Can LLMs Simulate Human Behavioral Variability? A Case Study in the Phonemic Fluency Task
This work addresses the problem of using LLMs as substitutes for human participants in cognitive tasks, revealing key limitations for researchers in cognitive science and AI.
The study investigated whether large language models (LLMs) can simulate human behavioral variability in the phonemic fluency task, finding that while some configurations matched human averages, none reproduced the full scope of human variability, with LLM outputs being less diverse and structurally rigid.

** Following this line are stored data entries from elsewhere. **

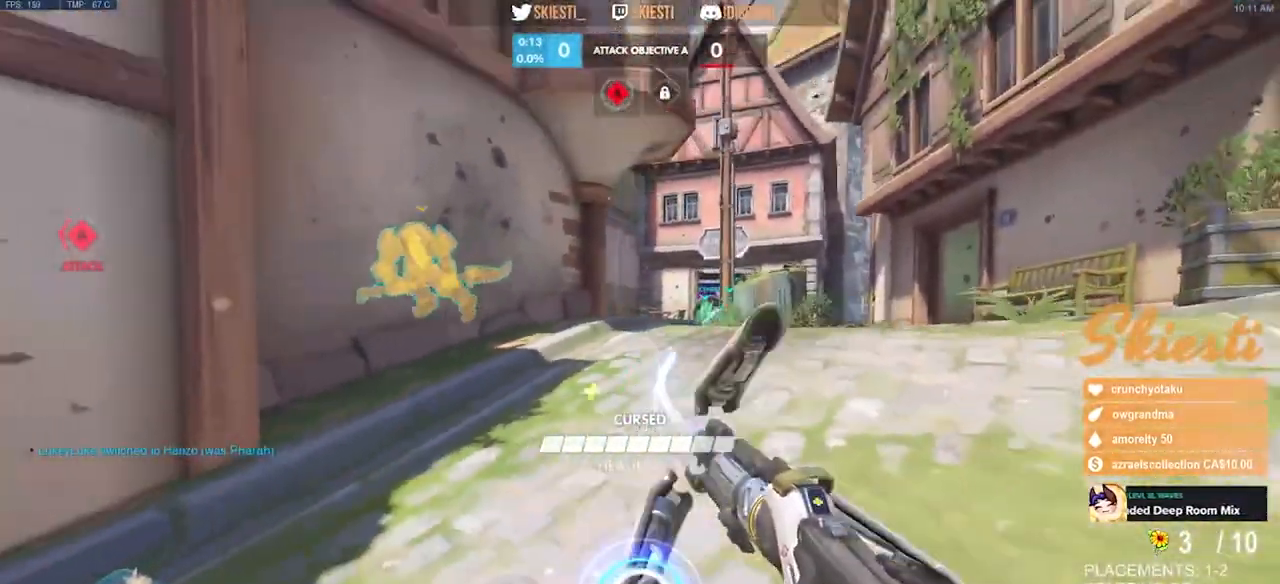
{"keys": ["d", "shift"], "mouse": ["left", "right"], "events": [[17, "shift", "down"], [434, "s", "up"]]}
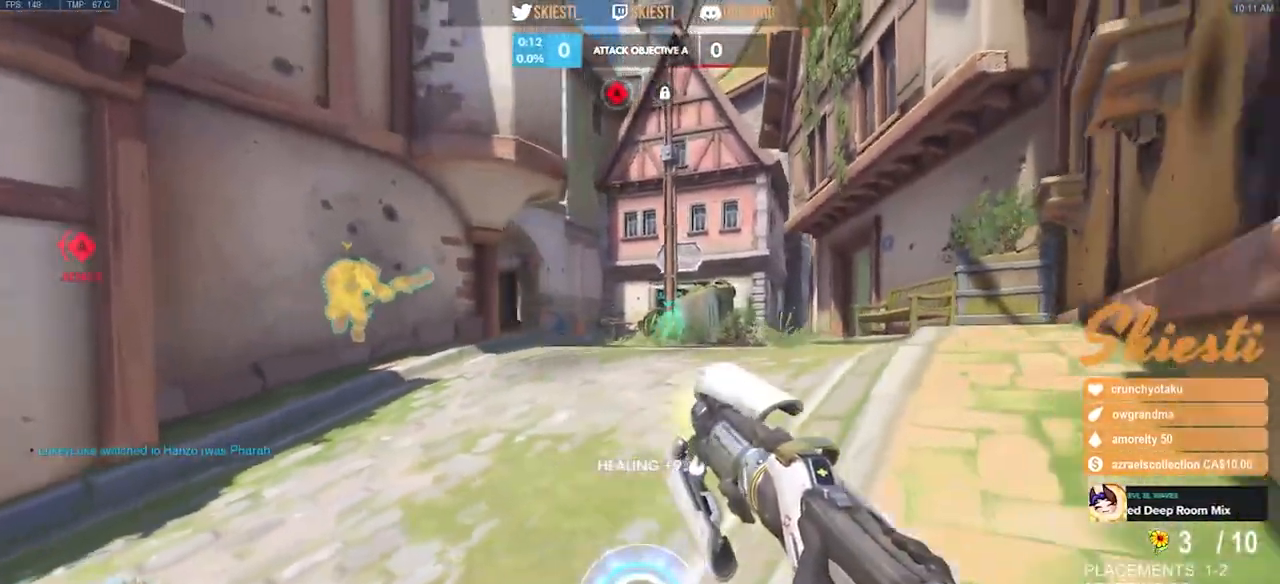
{"keys": ["a", "shift", "w"], "mouse": ["right"]}
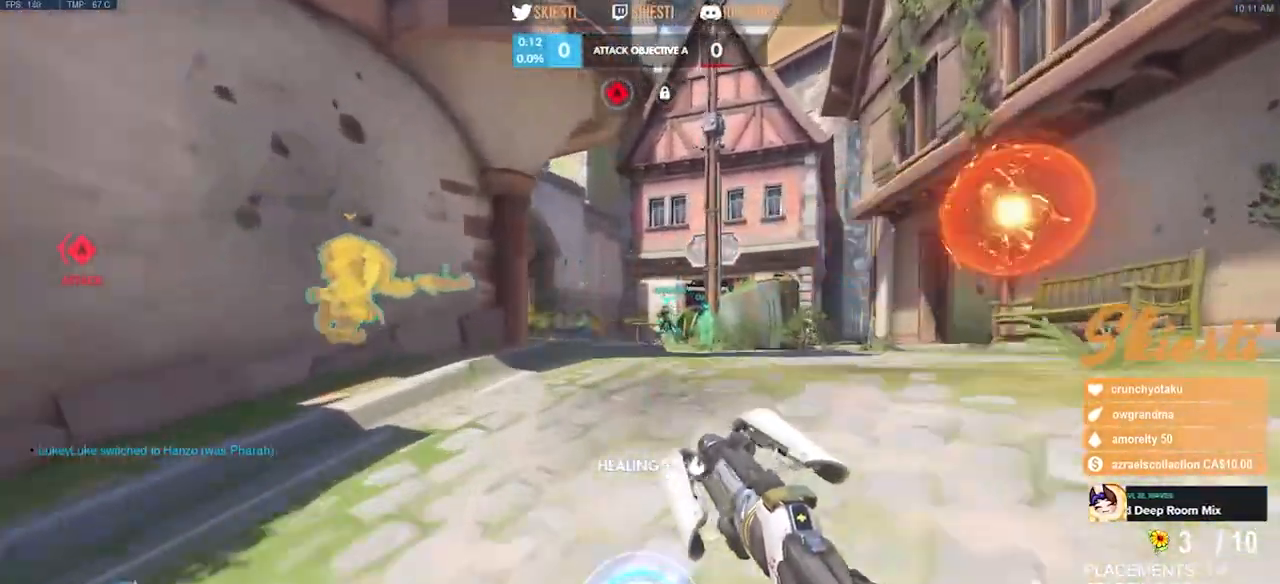
{"keys": ["d", "shift"], "mouse": ["right"], "events": [[300, "a", "up"], [384, "d", "down"], [384, "w", "up"]]}
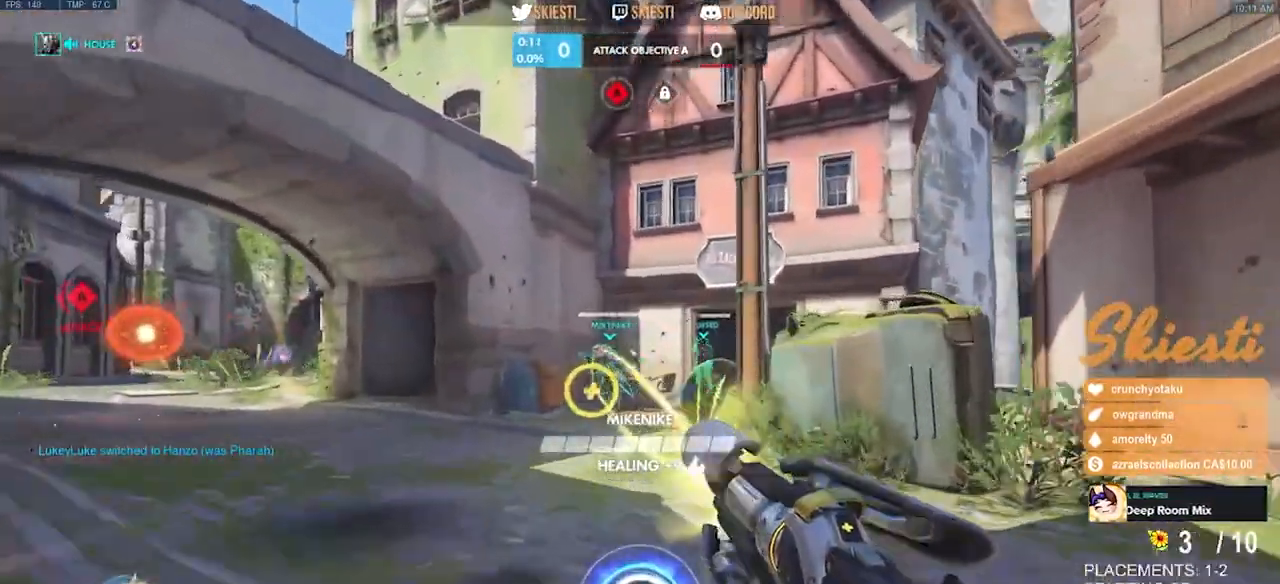
{"keys": ["d", "shift", "space"], "mouse": ["right"], "events": [[100, "mouse_right", "up"], [117, "space", "down"], [134, "mouse_right", "down"]]}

Large language models (LLMs) are increasingly explored as substitutes for human participants in cognitive tasks, but their ability to simulate human behavioral variability remains unclear. This study examines whether LLMs can approximate individual differences in the phonemic fluency task, where participants generate words beginning with a target letter. We evaluated 34 model configurations, varying prompt specificity, sampling temperature, and model type, and compared outputs to responses from 106 human participants. While some configurations, especially Claude 3.7 Sonnet, matched human averages and lexical preferences, none reproduced the scope of human variability. LLM outputs were consistently less diverse and structurally rigid, and LLM ensembles failed to increase diversity. Network analyses further revealed fundamental differences in retrieval structure between humans and models. These results highlight key limitations in using LLMs to simulate human cognition and behavior.